Other business figures to get lesser honors include Karren Brady, vice-chairman of West Ham football club, and Jayne-Anne Gadhia, chief executive of Virgin Money, who were both made Commander of the British Empire (CBE), an award often seen as the prelude to a knight or damehood.
But the system has proved controversial and a number of big names have been stripped of their awards in the past.
Former Royal Bank of Scotland CEO Fred Goodwin was famously stripped of his knighthood in 2012, after the ignoble performance of the bank, which was nationalized under his stewardship. Former HBOS CEO James Crosby also had his knighthood removed following a critical report by the U.K.'s Banking Standards Commission.
(Read more: Why Greenspan should be stripped of his knighthood)
There have also been criticisms that the system has become too star-struck, with celebrities given higher awards than charity campaigners.
Peter Tatchell, a well-known U.K. human rights campaigner and director of the Peter Tatchell Foundation, told CNBC the titles are "a throwback to the medieval epoch."
"They are anachronistic and out of touch with modern-day Britain. Most of the tireless, local community volunteers tend to get the lower-order honors, while senior establishment figures are more likely to get the highest awards," he said.
Even the U.K. government's public administration committee has called for a review of the system, accusing the government of "lack of willingness to clarify and open up the process."
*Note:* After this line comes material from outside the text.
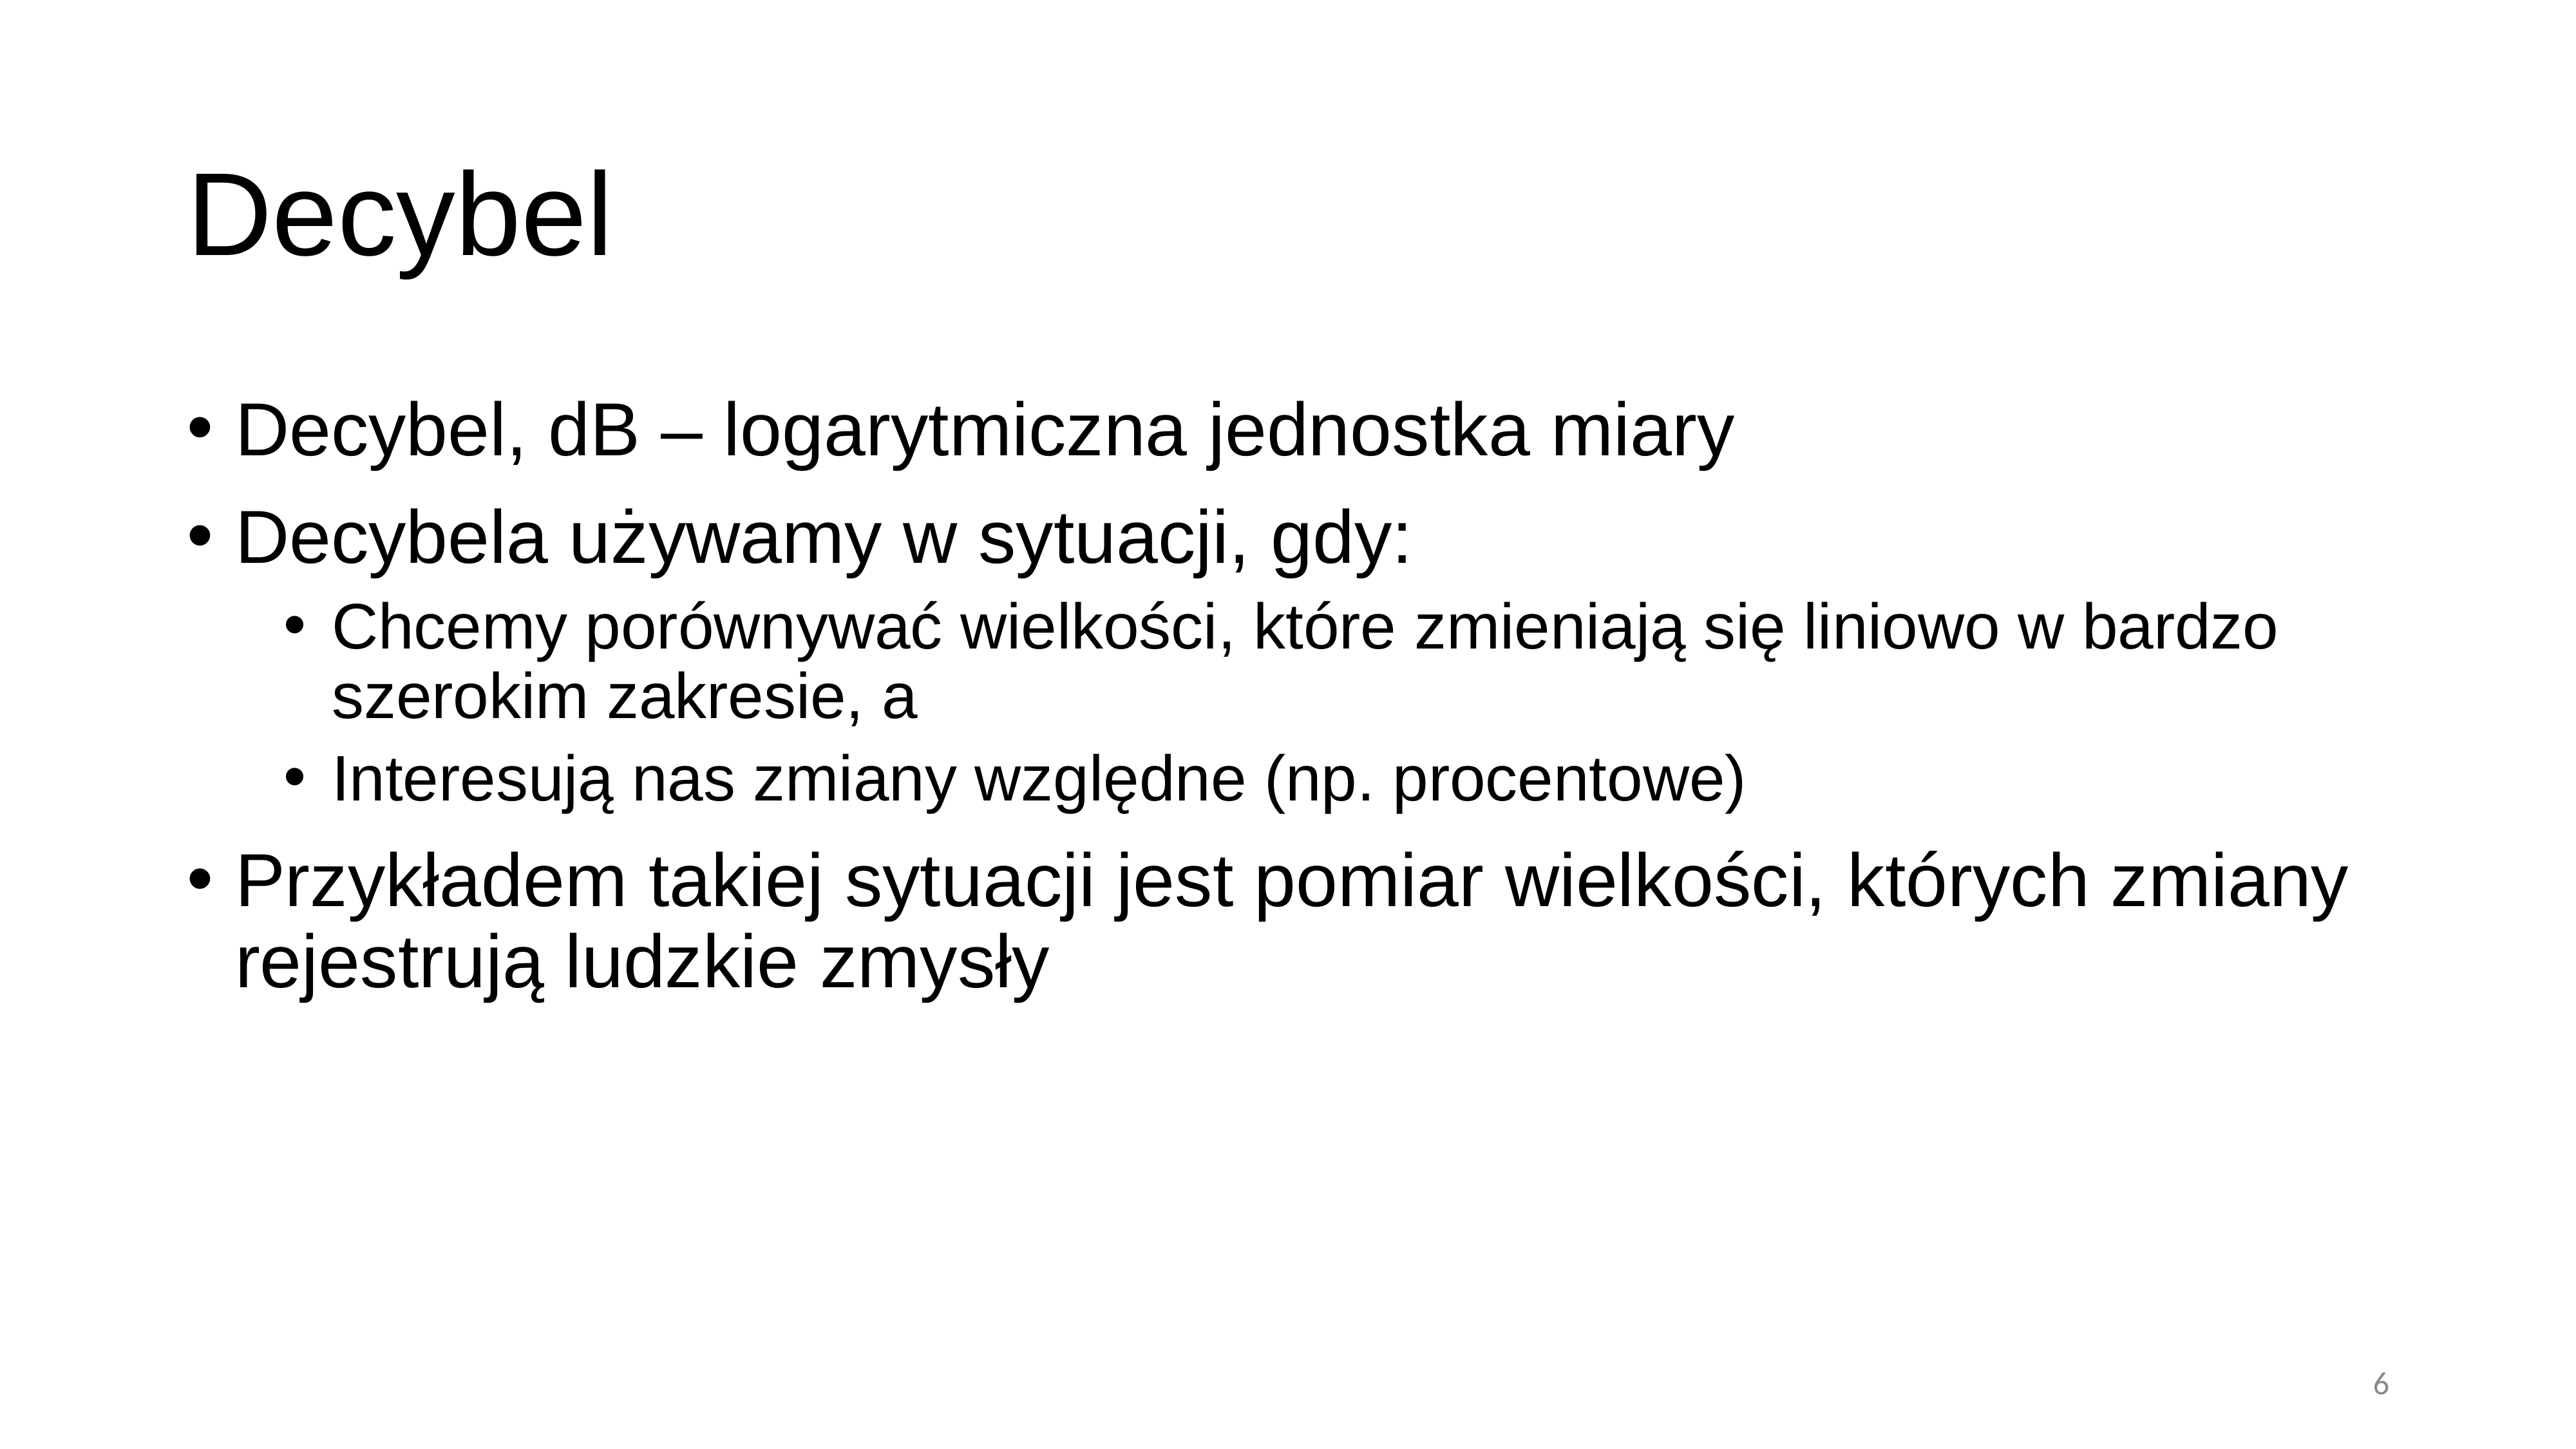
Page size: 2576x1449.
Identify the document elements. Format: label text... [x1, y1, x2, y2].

list Decybel, dB – logarytmiczna jednostka miary Decybela używamy w sytuacji, gdy: Chcemy porównywać wielkości, które zmieniają się liniowo w bardzo szerokim zakresie, a Interesują nas zmiany względne (np. procentowe) Przykładem takiej sytuacji jest pomiar wielkości, których zmiany rejestrują ludzkie zmysły [177, 385, 2399, 1305]
slide_number ‹#› [1819, 1343, 2399, 1421]
title Decybel [177, 77, 2399, 357]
(Read more: Bank chief asks to be stripped of knighthood)
Earlier this year, Douglas Carswell, an MP for the ruling Conservative Party, described the honors as "baubles" and warned "a knighthood is becoming almost as debased a currency as the British pound."
Although the Queen presents the awards, she does not decide who makes the honors list. Names are suggested by senior civil servants and a selection committee, and the list is presented to the Queen by the British Prime Minister.
People who have famously turned down the awards include authors Roald Dahl, J G Ballard and C.S. Lewis. Painters Lucian Freud and Francis Bacon, physicist Paul Dirac and DNA pioneer Francis Crick have also rejected the honors.